I suppose we can't blame the government for everything, whilst they are downright fucking idiots, they aren't the real reason why this is all happening. It's those who ruin the scene, ones who are too selfish to think about what theyre destroying.
fuck. its so hard to concentrate now because of these rules. I know a lot about how the world works but I too was a victim. I came into the drug world to fuck it up, I was only in it for the drugs, but people in my life who have come and gone taught me lessons without me actually realing at the time, but now that some of them have gone I learnt from them.
There are two types of people in this world, one can make themselves feel comfortable with their surroundings and be constantly interacting with life automatically. The other doesn't, whilst they still do interact with their surroundings they have a different feature, the sub concious. Everyone has it, only some learn about it.
When one learns of this concept, one must learn how to become comfortable in that zone. Some never manage to because the only feeling they have ever felt in their subconcious is depression. Buddhism teaches of this, and it teaches of becoming happy in this zone. In-which, there are many ways to find that enlightenment. Those ways are right in front of you, everything major thing in life has a lesson to teach you, all you need to do is figure out what it is, and then act upon it.

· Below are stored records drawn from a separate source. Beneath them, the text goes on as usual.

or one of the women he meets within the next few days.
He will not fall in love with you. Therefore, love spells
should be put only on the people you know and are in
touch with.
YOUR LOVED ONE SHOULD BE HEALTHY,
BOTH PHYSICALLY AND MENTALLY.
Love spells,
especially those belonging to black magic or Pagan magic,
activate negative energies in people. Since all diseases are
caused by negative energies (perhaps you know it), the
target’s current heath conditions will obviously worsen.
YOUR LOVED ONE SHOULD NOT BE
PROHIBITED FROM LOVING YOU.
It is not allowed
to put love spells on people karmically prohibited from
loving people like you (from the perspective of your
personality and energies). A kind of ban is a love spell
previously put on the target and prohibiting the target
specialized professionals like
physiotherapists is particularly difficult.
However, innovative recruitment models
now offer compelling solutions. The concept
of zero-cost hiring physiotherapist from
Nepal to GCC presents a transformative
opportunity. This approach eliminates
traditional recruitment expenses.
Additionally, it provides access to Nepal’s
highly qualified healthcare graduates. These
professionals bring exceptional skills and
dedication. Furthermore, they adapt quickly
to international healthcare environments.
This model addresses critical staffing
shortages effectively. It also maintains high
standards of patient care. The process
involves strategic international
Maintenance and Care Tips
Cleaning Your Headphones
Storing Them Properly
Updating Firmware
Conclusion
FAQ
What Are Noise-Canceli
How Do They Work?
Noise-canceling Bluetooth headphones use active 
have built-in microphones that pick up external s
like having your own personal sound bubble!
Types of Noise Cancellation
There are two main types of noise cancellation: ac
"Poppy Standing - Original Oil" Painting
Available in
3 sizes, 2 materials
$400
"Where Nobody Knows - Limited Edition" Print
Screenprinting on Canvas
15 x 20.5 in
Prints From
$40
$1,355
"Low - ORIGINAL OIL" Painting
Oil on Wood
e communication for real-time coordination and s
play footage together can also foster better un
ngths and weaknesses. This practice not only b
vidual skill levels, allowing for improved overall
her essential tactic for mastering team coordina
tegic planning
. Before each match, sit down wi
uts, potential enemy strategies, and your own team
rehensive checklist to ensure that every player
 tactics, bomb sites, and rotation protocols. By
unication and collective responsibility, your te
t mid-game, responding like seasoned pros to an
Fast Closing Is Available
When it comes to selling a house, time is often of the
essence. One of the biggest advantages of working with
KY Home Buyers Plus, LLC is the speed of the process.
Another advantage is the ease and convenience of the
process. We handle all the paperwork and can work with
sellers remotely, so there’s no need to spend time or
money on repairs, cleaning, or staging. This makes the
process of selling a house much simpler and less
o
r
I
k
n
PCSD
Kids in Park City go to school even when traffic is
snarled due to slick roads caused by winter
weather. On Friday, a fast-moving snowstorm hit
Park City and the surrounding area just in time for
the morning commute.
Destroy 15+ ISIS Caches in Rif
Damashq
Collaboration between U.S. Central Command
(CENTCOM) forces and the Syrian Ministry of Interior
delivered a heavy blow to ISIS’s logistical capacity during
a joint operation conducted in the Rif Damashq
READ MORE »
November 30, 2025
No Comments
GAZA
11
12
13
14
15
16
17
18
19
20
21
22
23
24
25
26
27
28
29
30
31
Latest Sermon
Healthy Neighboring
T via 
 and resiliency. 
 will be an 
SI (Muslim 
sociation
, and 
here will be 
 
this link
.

The year of 2008 has been fucking terrible for me, the year I turn 18, and technically become adult, although maturity has no exact time for everyone when it kicks in, you'll notice the change. In this foul time, I have lost 3 family members, each of which were unique in different ways. The first was my mother, Until her death I never realised so many things she used to tell me, and the way she acted about things. I could never understand how HAPPY she could be when she has been staring death in the face for 8 years. In-fact, I think it was all an act. She never found her place in life, so instead she chose to teach what she knew best. English. in the year 2004, she sat next to me and told me about her life growing up, how my nan and grandfather treated eachother, and how they treated her, which shaped who she was. back to the point of this.. she never found happiness in her subconcious.
The question I kept rolling over in my head was, what was it she was missing? fuck, if I had the same energy back then as I do now, she might still be alive.
fuck, my mind keeps fucking jumping.
ah yes, I came to my mothers way of thinking a while after her death, it was actually a few weeks ago, it was drug induced. When my second pill peaked, I had reached enlightenment. Standing in the centre of the rise, the music was pounding a great trancy tune whilst I became one with it and everyone else around me. This was when I realised, my mum was like this, she had this extra add on in her brain that made her feel like this. Normal people can't act this, never can and never will.
That same night I met hannah.. the short girl in a tutu who began dancing with my good mates mother. After the peak I was dwelling in the emotion of it all, I could tell hannah was feeling the same, with the way she moved, so we danced and she said to me "you can feel this too, cant you? I can see it in youre face", all I could do was smile.
Some people never touch this feeling, and for all of their lives they have a confused feeling that something is missing, they don't know what it is, and it depresses them. And thus, they never know what happiness is. Ecstacy was invented for cureing depression, I believe that this was right, and that it shouldn't be illegal, but to those who never learn to control it without the drug should be shot and never been given the drug in the first place.